To help you, here are some example phrases from the snippets above:

  • Witold fevered in bed for 10 days...
  • Occasionally he felt the window open, or...
  • Other patients arrived, moaning and...
  • The musicians from Christmas were now...
  • By the tenth day, the...
  • Alexander von Humboldt and his three companions moved in...
  • The icy wind had numbed...
  • It was 23 June 1802, and they were...
  • For the previous three years, Alexander von Humboldt had been...
  • For the ascent of Chimborazo, he had...
  • As they climbed, Humboldt...
  • As he stood at the top of the world...
Using one of the snippets above as a model, write 3-5 sentences of vivid historical description of a moment (up to a few days) from the life of this person.

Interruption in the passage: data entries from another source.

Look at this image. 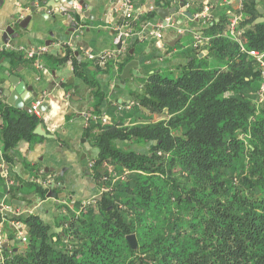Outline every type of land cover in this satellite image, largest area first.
Listing matches in <instances>:
<instances>
[{
  "label": "trees",
  "instance_id": "obj_1",
  "mask_svg": "<svg viewBox=\"0 0 264 264\" xmlns=\"http://www.w3.org/2000/svg\"><path fill=\"white\" fill-rule=\"evenodd\" d=\"M262 3L244 0L242 26L247 47L264 52V21L255 24L264 17ZM213 16L202 31L209 41L193 47L177 75L154 72L143 81L135 102L149 110L139 116L143 120L137 116L127 126L122 120L103 123L100 116L90 120L86 137L98 150L92 173L103 190L95 201L76 211L64 205L62 231L28 214V242L16 243L17 250L3 247L0 264H264L262 66L226 35L224 7ZM66 50L64 62L73 54ZM202 51L207 54L200 56ZM210 56L215 63H208ZM74 74L92 84L86 63L75 64ZM160 112L165 117L154 120ZM0 117L3 159L13 164L18 143L32 140L40 120L1 100ZM134 139L151 143L149 152L117 146ZM53 174L37 170L30 185L39 200L63 189L44 184ZM8 182L4 192L12 203L25 183L12 175ZM74 204L79 208L81 201Z\"/></svg>",
  "mask_w": 264,
  "mask_h": 264
},
{
  "label": "crops",
  "instance_id": "obj_2",
  "mask_svg": "<svg viewBox=\"0 0 264 264\" xmlns=\"http://www.w3.org/2000/svg\"><path fill=\"white\" fill-rule=\"evenodd\" d=\"M84 1L86 8L77 0L72 7L77 10V19L71 13L44 8L39 0H0V100L12 108L25 110L27 105L32 107L38 103L41 106L38 99L43 98L47 106L37 116L38 125L48 135L34 132L32 140H21L15 149L13 164L4 161L0 139V167L3 168L0 171V204L17 205L21 219L28 214L38 215L53 232L63 229L62 218L66 212L63 206L67 203L63 204L60 198L67 197L74 208L76 201L95 199L101 194L102 188L92 173L93 158L98 150L86 137L92 117L100 116L102 122L105 118L107 123L122 120L125 126L137 116L138 120H143L149 110L135 105L136 95L143 94V81L154 72L177 75L186 64L187 54L198 45L192 40L208 25L186 14L189 11L194 15L203 0H188L192 3L189 8L182 7L179 0H167L169 5L161 6L170 10L165 21H161L157 12L148 17L150 7H157L155 0H145L139 6L140 14L126 52L114 55L103 65L99 59H90L88 54L97 57L113 50L118 16L112 12V6L116 0ZM32 3L38 10L32 12ZM28 15L31 19L20 27L16 21ZM9 26L14 31L7 42L5 32ZM157 31L162 33V39L155 35ZM67 47L73 54L64 62ZM42 49L45 52L36 58L28 56L30 50ZM205 54L207 51L200 52V56ZM131 61L136 62L131 70L133 78L124 81L123 69ZM80 62L86 63L92 84L74 74V66ZM18 87L20 93L15 91ZM98 91L101 102L96 110ZM1 125L0 117V128ZM133 141H118L117 146H131ZM40 169L57 175L63 186L58 195L49 192L46 199L37 198L30 184L36 180ZM10 175L25 183L16 193L19 200L13 199L12 203L8 202L10 195L4 192ZM5 215L7 220L1 224L0 262L3 247L17 250L15 245L20 242L9 222L13 214Z\"/></svg>",
  "mask_w": 264,
  "mask_h": 264
},
{
  "label": "built area",
  "instance_id": "obj_3",
  "mask_svg": "<svg viewBox=\"0 0 264 264\" xmlns=\"http://www.w3.org/2000/svg\"><path fill=\"white\" fill-rule=\"evenodd\" d=\"M191 2H187L184 7L189 8ZM224 7L225 14L229 17L227 24L226 35L238 43V46L242 52L247 53L253 58L257 59L262 66L263 84L262 91H264V52L248 48L245 42L246 26H242V20L244 19V0H204L201 9L198 10L193 16L195 19L202 21L204 23H211L215 18L213 16V11L217 7ZM80 9L81 7L78 6ZM77 8V9H78ZM150 11H155L153 6L150 7ZM112 12L118 16V20L114 28V48L113 50L106 52L101 56H94L88 54L90 59H99L100 64L105 65L110 58L114 55H120L125 53L127 50L128 40L134 33L135 21L140 14V7L136 5L135 0H116L112 6ZM155 35L162 39L163 35L160 31H157ZM196 44L201 45L209 41V37L205 36L203 32H198L196 34ZM45 50H30L28 56L31 58H36L39 53H44ZM32 113L36 116L41 114L39 109V104H34L32 106ZM103 122L107 123V119H103ZM49 183H54L55 186L59 187L62 185L60 181L55 179V175H49L45 185ZM93 199L85 200L82 202L83 205H89L93 203ZM0 212L2 213V221L0 222V250L2 248L3 237L1 224L7 220L5 213H12L13 218L9 219L10 226L13 228V233L15 237L23 243L28 242L29 239V228L25 221L21 219L20 208L15 204L1 203Z\"/></svg>",
  "mask_w": 264,
  "mask_h": 264
},
{
  "label": "water",
  "instance_id": "obj_4",
  "mask_svg": "<svg viewBox=\"0 0 264 264\" xmlns=\"http://www.w3.org/2000/svg\"><path fill=\"white\" fill-rule=\"evenodd\" d=\"M42 5L44 6V8H51L53 10L55 9H58V10H61L63 12H68V13H71L73 14L75 17L79 16L77 14V10L72 8L75 4V0H39ZM79 4H81L83 6V8H86L87 5L85 3L84 0H77ZM179 4L184 7L185 6V0H179ZM64 3L67 4V6H63ZM32 6V12L38 10V8L36 7V5L34 3L31 4ZM155 11L159 14L160 16V19L161 21H165L167 19V17L170 16V10L168 8H163V7H157L155 8ZM259 11L263 14L264 13V8L263 7H259ZM187 15H189L191 18L193 17V14L191 12H186ZM31 19V16L28 15L24 18H21L19 20L16 21L17 24H19L20 27H24L26 22L28 20ZM264 21V17H259L255 20V24H258L260 22H263ZM13 28L11 26H9L8 28H6V32H5V36L8 37V38H5V41L7 39H10V36L13 34ZM8 42V40H7ZM136 62L134 61H131L129 62L125 68L123 69V73H122V79L125 81L127 78L131 79L133 78L132 75H131V70L132 68L134 67ZM22 86H24V84H22ZM16 93H20V88H16L15 89ZM24 98V97H22ZM23 101H28V100H25V99H22ZM38 101L40 102L41 106H39V109L42 110L43 107H46V102L44 103L43 102V98H40L38 99ZM13 102V101H11ZM15 104V103H14ZM25 110L29 113H32V107L27 105L25 106ZM42 126L41 125H38L36 130H35V133L36 134H39V135H45L48 137V135L44 134V132H42ZM136 139V138H135ZM3 170V168L0 167V171ZM49 170V169H47ZM51 170L53 171V169L51 168ZM127 240L128 242L130 243V245L133 247V248H137L138 247V243H137V239H136V236L135 234H130L127 236ZM6 246H8V244H5Z\"/></svg>",
  "mask_w": 264,
  "mask_h": 264
},
{
  "label": "rangeland",
  "instance_id": "obj_5",
  "mask_svg": "<svg viewBox=\"0 0 264 264\" xmlns=\"http://www.w3.org/2000/svg\"><path fill=\"white\" fill-rule=\"evenodd\" d=\"M204 1V0H203ZM202 4V3H201ZM262 4H264V3H262ZM261 4V5H262ZM260 5V6H261ZM262 7V6H261ZM193 41V40H192ZM180 44H178V46H179ZM203 45V44H202ZM204 53V52H203ZM214 58L212 57V56H210L209 57V61H208V63H212V62H214L215 63V61L213 60ZM223 69H224V66L222 67ZM167 75V74H166ZM169 76H174V74H169ZM155 114V115H154ZM153 114V119L154 120H158V118H162V117H165V114L164 113H162V112H160V113H154ZM122 142V141H121ZM133 142H135V143H132L131 144V146H119V147H121V148H123V149H126V150H132V151H135V152H139V153H147V152H149V147H150V145H151V143H148V146H146L147 145V143H144V142H142V143H138V142H136V141H133ZM123 144V143H122ZM108 166V168H110V170L112 169V167H111V165L110 164H108L107 165ZM103 190L101 189V192H102ZM60 200H61V202L63 203V204H65V203H67V206L70 208V209H72V210H74V211H76V210H78V209H80V208H82V202L83 201H81V206L79 207V208H76L75 206H74V208L72 207V206H70V204H72L71 202H69L68 200H66V198H60ZM94 201H95V199H93ZM93 201V202H94ZM70 204H69V203ZM90 205V204H89ZM84 207H86V205H83V208ZM62 209H63V207H62ZM63 211H64V209H63ZM24 244H21L20 246H23Z\"/></svg>",
  "mask_w": 264,
  "mask_h": 264
}]
</instances>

Pay attention to when, where, what, and so what.

In July 1927, archaeologist Dr Eliza Cruz discovered a hidden Mayan temple in the dense jungles of Belize. For three intense days, she meticulously recorded every detail of the massive stone face, whose eyes seemed to glow with ancient power.

Dr Cruz spent hours each day sketching the intricate designs, often perched precariously on a ladder made of bamboo and rope. The uneven ground and the encroaching jungle made her task even more challenging. "The humidity makes the ink run, and the light is constantly shifting," she noted in her journal, capturing the physical demands of her work.

As she sketched the intricate carvings and symbols, the significance of the find dawned on her. The stone face represented a deity previously unknown to Mayan studies and the discovery had the potential to reshape the understanding of Mayan religious practices and their artistic expressions.